After Sipadan we went to Malapascua Island in the Philippines to go look for Thresher Sharks, the kind with the very long tail.

Then we went to Sri Lanka and saw a pod of Blue Whales that don’t migrate. They are very hard to photograph but their tail looks just as you would imagine a whale tail to look:

After that was the Maldives where we saw Manta Rays

as well as Whale Sharks, the largest existing fish species. Here are two shots from our diving partner Toby (the other Maldives pictures below are from other diving partners). 

Person shown for scale in the upper left of the next picture:

There were more Stingrays than you could swing a stick at (not that you would want to)…  

and then came the strangest thing we have seen underwater. Two Leopard Sharks (each about 3 meters long) were laying on the bottom. One was on her back and the other was gently nibbling on her tail. We think they were getting frisky.

In the Maldives we also discovered what Remora are. Note the flat ridged head.

When we dove in, a school of them followed us and were very curious. Kitty wandered off from the group but then we heard an underwater scream. She was flailing and punching as they attacked her. We signalled to her to calm down and not panic but then suddenly one of them nipped at my legs. When I swatted it away, the group darted in my direction and swarmed me as well. They get excited and are attracted to underwater motion. 

Eventually we figured out that these are cleaner fish that attach themselves to sharks using those suction cups on their heads. They just thought we were dirty so they clamped onto our tanks and wetsuits.  Kitty had marks on her arm for weeks and they remain the “one thing in the sea she is afraid of”.

For how much I have tried to understand rivers, I am completely humbled by the ocean. Hydrology is difficult because it is hard to see what is happening underground. Similarly, it is often said that scientists know more about the moon than the bottom of the ocean.
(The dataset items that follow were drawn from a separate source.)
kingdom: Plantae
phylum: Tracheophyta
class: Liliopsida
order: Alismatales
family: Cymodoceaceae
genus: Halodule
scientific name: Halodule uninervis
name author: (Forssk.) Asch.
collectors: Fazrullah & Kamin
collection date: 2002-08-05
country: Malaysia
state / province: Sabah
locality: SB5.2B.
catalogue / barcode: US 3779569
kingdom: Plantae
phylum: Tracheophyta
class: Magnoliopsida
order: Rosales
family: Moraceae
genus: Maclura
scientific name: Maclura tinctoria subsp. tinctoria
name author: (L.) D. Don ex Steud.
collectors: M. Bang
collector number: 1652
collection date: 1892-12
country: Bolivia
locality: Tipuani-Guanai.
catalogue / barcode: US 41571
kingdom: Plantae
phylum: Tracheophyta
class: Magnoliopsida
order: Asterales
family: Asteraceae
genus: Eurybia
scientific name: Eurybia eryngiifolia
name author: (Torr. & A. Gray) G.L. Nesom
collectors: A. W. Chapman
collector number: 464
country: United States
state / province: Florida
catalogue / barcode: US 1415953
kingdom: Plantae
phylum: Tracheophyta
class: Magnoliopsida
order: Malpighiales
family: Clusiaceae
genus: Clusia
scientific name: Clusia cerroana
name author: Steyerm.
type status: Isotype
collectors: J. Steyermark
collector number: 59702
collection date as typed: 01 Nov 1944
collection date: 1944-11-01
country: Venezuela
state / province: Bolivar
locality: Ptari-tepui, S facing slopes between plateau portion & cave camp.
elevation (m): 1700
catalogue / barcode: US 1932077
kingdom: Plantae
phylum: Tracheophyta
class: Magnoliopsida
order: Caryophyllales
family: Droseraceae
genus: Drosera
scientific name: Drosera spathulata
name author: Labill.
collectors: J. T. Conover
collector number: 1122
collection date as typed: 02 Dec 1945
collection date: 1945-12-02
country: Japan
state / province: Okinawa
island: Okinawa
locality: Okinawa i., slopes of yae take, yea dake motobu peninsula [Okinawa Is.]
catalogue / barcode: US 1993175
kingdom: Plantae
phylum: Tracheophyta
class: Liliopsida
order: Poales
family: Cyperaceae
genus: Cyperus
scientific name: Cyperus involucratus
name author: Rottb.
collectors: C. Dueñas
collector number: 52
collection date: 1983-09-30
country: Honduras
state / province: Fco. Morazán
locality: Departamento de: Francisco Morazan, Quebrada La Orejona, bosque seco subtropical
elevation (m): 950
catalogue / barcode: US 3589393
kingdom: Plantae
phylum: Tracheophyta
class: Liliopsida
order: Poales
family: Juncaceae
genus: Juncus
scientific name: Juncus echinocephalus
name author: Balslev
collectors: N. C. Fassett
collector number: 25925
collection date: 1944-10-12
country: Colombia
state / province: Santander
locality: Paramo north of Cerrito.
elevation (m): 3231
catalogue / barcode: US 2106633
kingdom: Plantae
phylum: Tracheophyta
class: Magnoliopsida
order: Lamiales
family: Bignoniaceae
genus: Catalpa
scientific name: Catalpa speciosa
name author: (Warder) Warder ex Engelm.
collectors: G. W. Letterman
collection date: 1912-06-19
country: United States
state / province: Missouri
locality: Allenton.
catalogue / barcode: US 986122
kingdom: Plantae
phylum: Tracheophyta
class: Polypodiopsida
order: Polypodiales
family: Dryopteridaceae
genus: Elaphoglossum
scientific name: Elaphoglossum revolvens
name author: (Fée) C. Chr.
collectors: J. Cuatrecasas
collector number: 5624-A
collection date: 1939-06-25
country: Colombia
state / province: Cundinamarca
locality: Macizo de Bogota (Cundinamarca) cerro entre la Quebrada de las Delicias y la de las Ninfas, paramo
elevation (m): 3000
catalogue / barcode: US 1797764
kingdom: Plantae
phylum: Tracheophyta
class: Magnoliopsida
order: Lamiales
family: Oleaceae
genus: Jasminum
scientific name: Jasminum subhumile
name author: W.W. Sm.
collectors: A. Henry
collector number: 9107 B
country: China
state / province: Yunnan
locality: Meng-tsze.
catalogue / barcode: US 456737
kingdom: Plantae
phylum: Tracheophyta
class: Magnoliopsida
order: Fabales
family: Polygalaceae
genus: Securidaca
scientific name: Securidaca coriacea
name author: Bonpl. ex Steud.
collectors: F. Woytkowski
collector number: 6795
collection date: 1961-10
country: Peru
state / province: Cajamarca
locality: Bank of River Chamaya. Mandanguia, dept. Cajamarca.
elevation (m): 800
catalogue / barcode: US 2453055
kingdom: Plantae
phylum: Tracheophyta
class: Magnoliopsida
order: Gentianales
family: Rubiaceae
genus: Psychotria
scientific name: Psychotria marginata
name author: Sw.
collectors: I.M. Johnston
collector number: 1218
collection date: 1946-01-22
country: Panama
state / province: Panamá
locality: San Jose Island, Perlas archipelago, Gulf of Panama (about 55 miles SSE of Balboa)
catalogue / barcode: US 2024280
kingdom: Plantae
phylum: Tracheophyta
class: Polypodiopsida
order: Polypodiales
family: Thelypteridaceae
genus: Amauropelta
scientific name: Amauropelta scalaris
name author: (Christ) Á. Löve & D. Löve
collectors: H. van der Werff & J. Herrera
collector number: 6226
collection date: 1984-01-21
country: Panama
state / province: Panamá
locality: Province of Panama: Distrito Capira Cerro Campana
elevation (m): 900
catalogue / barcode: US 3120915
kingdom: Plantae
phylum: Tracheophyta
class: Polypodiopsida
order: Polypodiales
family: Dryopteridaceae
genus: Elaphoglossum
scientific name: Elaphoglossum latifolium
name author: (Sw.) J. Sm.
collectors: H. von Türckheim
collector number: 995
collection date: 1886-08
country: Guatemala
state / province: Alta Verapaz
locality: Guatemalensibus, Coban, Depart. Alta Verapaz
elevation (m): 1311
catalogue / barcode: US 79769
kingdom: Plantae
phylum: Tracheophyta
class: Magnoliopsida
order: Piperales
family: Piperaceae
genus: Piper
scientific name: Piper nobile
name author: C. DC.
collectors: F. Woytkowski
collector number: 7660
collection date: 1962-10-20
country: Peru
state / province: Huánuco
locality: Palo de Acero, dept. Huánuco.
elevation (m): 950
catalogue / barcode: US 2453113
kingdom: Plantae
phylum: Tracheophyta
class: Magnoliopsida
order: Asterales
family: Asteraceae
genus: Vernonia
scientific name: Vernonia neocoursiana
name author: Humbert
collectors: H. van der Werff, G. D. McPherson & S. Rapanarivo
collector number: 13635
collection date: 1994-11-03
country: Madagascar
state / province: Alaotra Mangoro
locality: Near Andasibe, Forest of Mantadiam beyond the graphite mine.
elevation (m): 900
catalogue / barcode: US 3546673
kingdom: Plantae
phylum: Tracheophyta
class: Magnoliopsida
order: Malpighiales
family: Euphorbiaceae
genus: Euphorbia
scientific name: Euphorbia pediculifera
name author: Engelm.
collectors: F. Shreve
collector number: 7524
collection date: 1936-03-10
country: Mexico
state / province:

This article shows just how few measurements are taken in the ocean (it also includes nearly artistic quality maps of where all the gaps in data are).

A friend of mine had a saying “The ocean is much deeper than the grave.” I take it to mean that if you ever feel that there is nothing more to life, nothing new worth doing, learning, or exploring, if your life feels small then consider the enormity and mystery of the ocean…. You still have a long way to go and many things to see along the way.

If you feel the need to have a desk, you can always try this underwater workstation we saw in the Maldives (thanks again Toby!)